Listened to: Tripwire by Lee Child, downloaded from Overdrive.com.
There is nothing unusual here. Reacher is still a big dude, still wicked smart, still screwing hot chicks. What's also usual is that Child expertly sets everything up. Even though Reacher is always the star you still worry about the outcome and the bad guys are vicious and vile. No matter what, Reacher is tougher and meaner. Nice pacing and build-up with two storylines converging at the end.
Reacher is working under a false name in Key West when a private investigator comes looking for him. The PI is murdered at the same time two NY accented thugs show up. Reacher makes the connection and backtracks through what he knows about the PI to find out who is looking for him. At the same time the bad guys keep looking for Reacher because the PI's investigation tripped a wire somewhere.

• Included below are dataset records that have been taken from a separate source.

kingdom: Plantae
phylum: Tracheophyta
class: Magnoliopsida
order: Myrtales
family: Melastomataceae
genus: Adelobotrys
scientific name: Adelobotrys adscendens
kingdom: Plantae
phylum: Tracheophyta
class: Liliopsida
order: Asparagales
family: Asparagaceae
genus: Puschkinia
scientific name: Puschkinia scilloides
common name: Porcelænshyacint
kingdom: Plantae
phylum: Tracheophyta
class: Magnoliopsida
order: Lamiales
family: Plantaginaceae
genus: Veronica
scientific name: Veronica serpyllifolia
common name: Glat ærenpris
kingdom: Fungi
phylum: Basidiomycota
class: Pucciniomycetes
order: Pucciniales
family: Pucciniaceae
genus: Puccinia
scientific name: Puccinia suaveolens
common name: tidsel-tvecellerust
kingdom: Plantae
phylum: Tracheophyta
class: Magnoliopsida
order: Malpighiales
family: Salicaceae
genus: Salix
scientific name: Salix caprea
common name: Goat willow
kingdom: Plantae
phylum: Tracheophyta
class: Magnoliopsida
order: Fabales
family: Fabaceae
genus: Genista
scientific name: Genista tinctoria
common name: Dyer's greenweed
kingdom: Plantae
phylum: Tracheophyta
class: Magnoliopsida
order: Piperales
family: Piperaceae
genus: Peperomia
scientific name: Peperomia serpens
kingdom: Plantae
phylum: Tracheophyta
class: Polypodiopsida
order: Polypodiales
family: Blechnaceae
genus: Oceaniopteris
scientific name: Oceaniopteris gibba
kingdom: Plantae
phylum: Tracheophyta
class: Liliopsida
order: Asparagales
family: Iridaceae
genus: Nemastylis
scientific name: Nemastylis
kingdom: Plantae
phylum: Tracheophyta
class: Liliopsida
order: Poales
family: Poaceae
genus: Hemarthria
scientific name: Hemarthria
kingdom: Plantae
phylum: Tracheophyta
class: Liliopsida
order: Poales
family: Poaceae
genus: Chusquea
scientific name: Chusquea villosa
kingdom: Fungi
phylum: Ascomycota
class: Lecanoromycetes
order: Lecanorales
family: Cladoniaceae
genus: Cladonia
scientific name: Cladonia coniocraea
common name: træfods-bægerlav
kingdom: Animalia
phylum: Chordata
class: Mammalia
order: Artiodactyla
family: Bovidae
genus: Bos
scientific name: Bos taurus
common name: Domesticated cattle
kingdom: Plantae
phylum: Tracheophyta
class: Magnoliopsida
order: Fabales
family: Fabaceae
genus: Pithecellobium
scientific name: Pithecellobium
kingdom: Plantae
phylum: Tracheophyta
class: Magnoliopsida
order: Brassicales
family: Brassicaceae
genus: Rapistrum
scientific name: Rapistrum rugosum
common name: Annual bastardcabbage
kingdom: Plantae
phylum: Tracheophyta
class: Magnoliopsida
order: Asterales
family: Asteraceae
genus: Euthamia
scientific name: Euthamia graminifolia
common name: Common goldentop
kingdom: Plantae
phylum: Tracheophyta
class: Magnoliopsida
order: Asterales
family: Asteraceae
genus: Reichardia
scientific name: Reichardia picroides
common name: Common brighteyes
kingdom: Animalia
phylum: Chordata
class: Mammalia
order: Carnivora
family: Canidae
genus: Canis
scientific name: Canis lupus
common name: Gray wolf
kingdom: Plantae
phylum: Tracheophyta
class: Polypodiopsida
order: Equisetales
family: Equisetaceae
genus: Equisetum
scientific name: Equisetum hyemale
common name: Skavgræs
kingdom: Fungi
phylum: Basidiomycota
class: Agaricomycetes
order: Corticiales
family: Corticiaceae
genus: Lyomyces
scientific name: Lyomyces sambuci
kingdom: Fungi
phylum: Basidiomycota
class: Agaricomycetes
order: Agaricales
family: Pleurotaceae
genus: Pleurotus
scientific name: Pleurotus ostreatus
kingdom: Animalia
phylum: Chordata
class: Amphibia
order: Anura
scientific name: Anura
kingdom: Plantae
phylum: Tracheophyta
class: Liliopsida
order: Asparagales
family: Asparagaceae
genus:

Reacher finds out his former commanding officer's daughter, who Reacher lusted after for many years, is the one looking for him. The former CO wanted Reacher's help in an investigation when the CO was too sickened by cancer to continue. Reacher visits the elderly Hobies who want to find the fate of their Army son, Victor, who went missing in Vietnam.
Reacher finds out the Hobies were scammed and, using his Army experience, tracks down Hobies military records and visits the Army's body identification place in Hawaii. Meanwhile he is joined by the CO's daughter who the bad guys are trying to kill, is hunted by bad guys - led by sadistic Victor Hobie, bangs the CO's daughter a bunch of times, tracks down Hobie's true history, kills some guys, gets shot, drinks coffee, etc.
Problems: Not so good narration. Some good some bad but narrator makes the women characters mostly whiny and annoying. I'll have to check the narrator for the next in the series and just read the book if it is the same guy.
Neat stuff: Does Child have a hard-on for the Steyr GB? This is the second appearance in four or five of the Reacher books I have read.
Good stuff: Child succinctly draws a very minor character. It's a neat little description of a law firm driver who knows he was partly hired out of charity. He maintains a formal bearing and deals formally with the firm's riders "insist[ing] passengers take the rear seat" rather than ride in front. The driver always wears a dark suit and chaffeur's cap thinking that "to act very properly would raise his perceived status".